応神天皇 諡号 諡号か実名か
応神天皇の名とされる「ホムダワケ」(『日本書紀』では誉田別、『古事記』では品陀和気と表記)は、実は生前に使われた実名だった、とする説がある。確実性を増してからの書紀の記述による限り、天皇に和風諡号を追号するようになったのは6世紀の半ば以降と見られる。とくに応神天皇から継体天皇にかけての名は概して素朴であり、ワカタケルのように明らかに生前の実名と証明されたものもある。第22代清寧(せいねい)天皇のシラカタケヒロクニオシワカヤマトネコ(白髪武広国押稚日本根子、『日本書紀』に因る)のように明らかな和風諡号も見られるが、これはむしろ清寧天皇が後に皇統の列に加えられた架空の天皇である可能性を物語っている(ただし、清寧天皇の和風諡号は実名を基にした物であるため、実在した可能性が高い、とする説もある)。

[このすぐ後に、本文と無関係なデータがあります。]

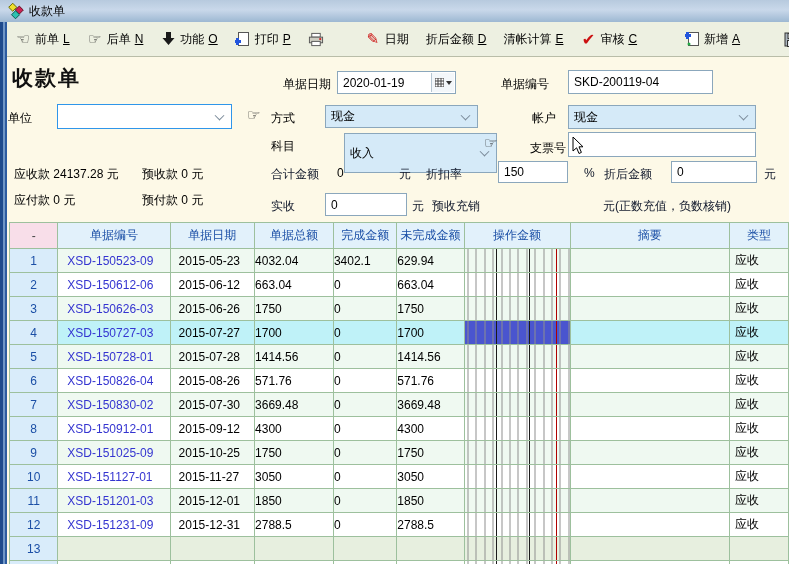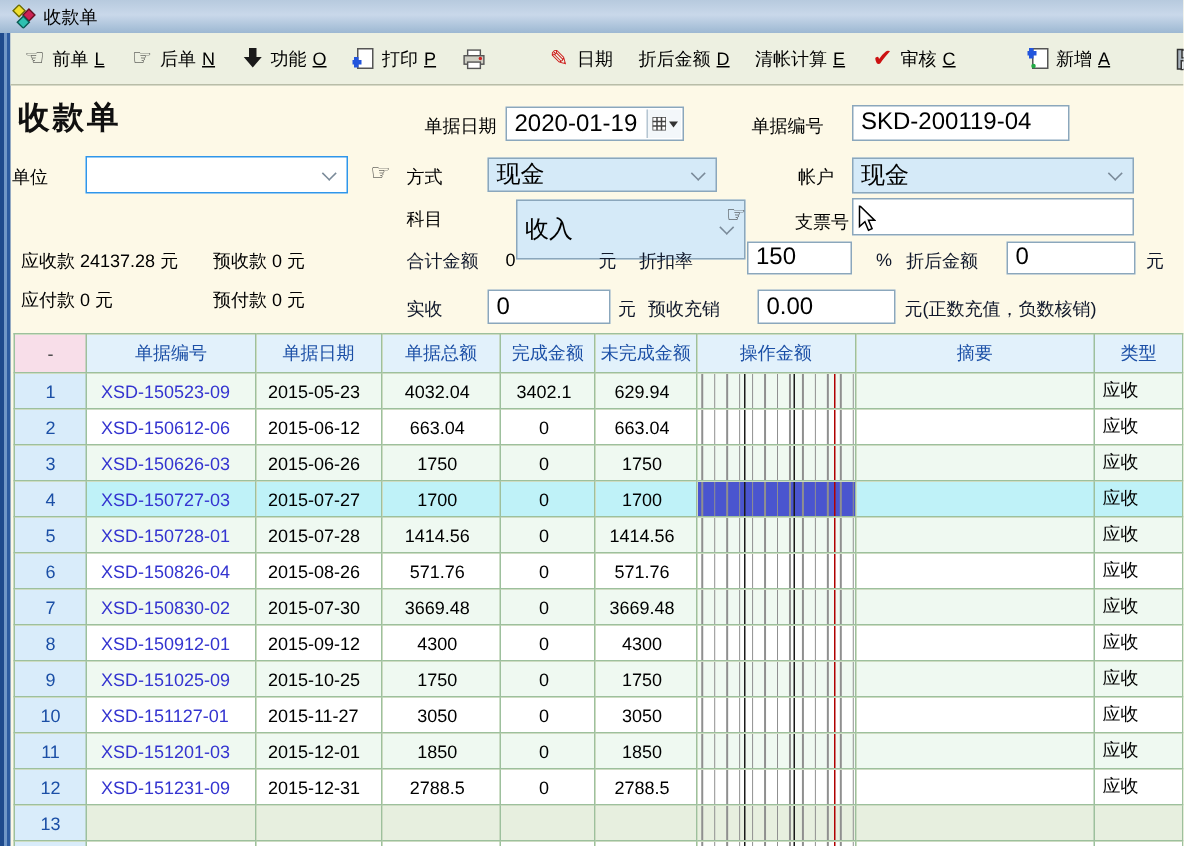"2020-01-19" .fld { font-size: 16px -> 12px }
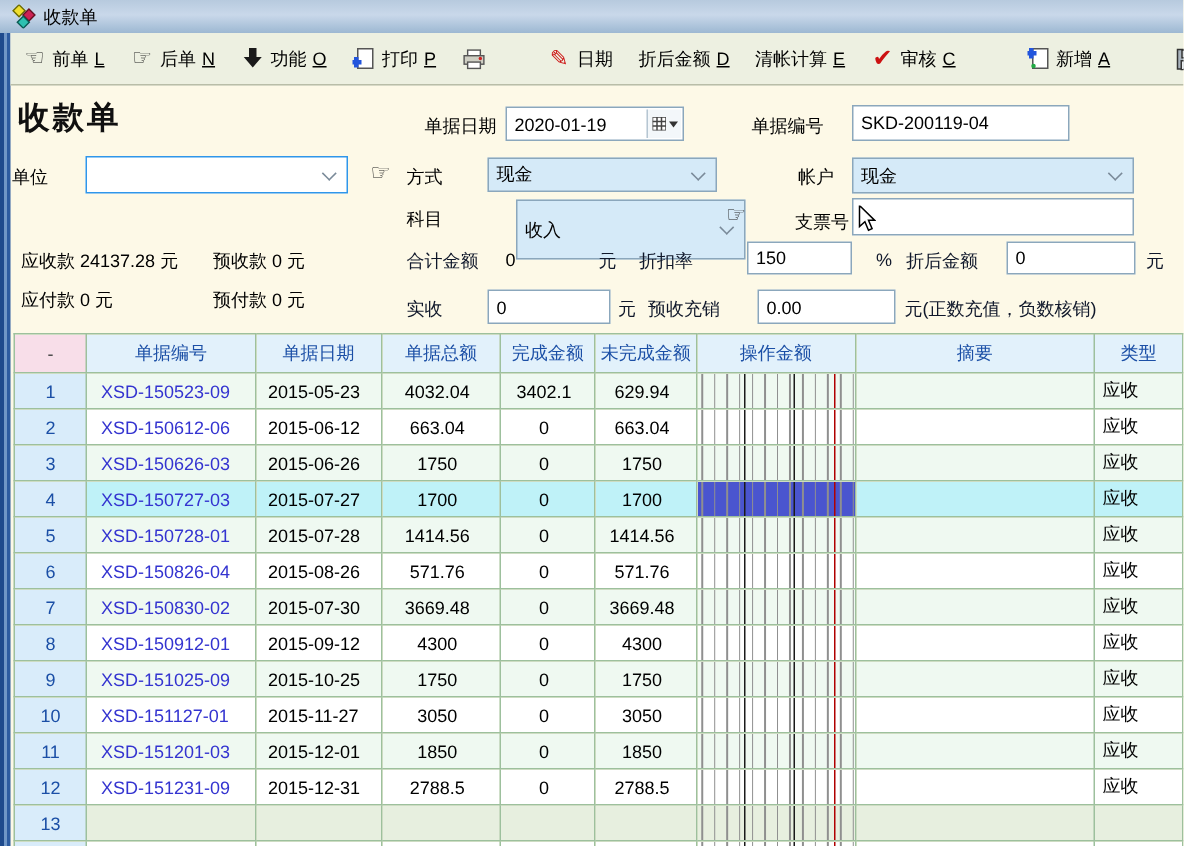"0.00" div.fld { html: <div> <span>0.00</span> </div> -> none }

『日本書紀』には、吉備(きび)臣の祖として御友別(みともわけ)の名が、『古事記』には、近江の安(やす)国造の祖先として意富多牟和気(おほたむわけ)の名が見えるが、これらの豪族の名の構成は「ホムダワケ」と全く同じである。これらのことから、「ワケ」(別・和気・和希などと表記)の称を有する名は4世紀から5世紀にかけて皇族・地方豪族の区別なく存在し、ごく普遍的に用いられた名であることが分かる。事実、景行(けいこう)・履中(りちゅう)・反正(はんぜい)の各天皇の名にも「ワケ」が含まれており、実名を基にした和風諡号である可能性が高い。以上の点から、応神天皇の「ホムダワケ」と言う名も実名だったと、この仮説では見なしている。
なお、この「ワケ」の語義ならびに由来については、諸説あって明らかにしがたい。『古事記』では、景行天皇が設置した地方官の官職名であり、皇族から分かれて諸地方に分封された豪族の称としている。が、これは観念的説明であろう。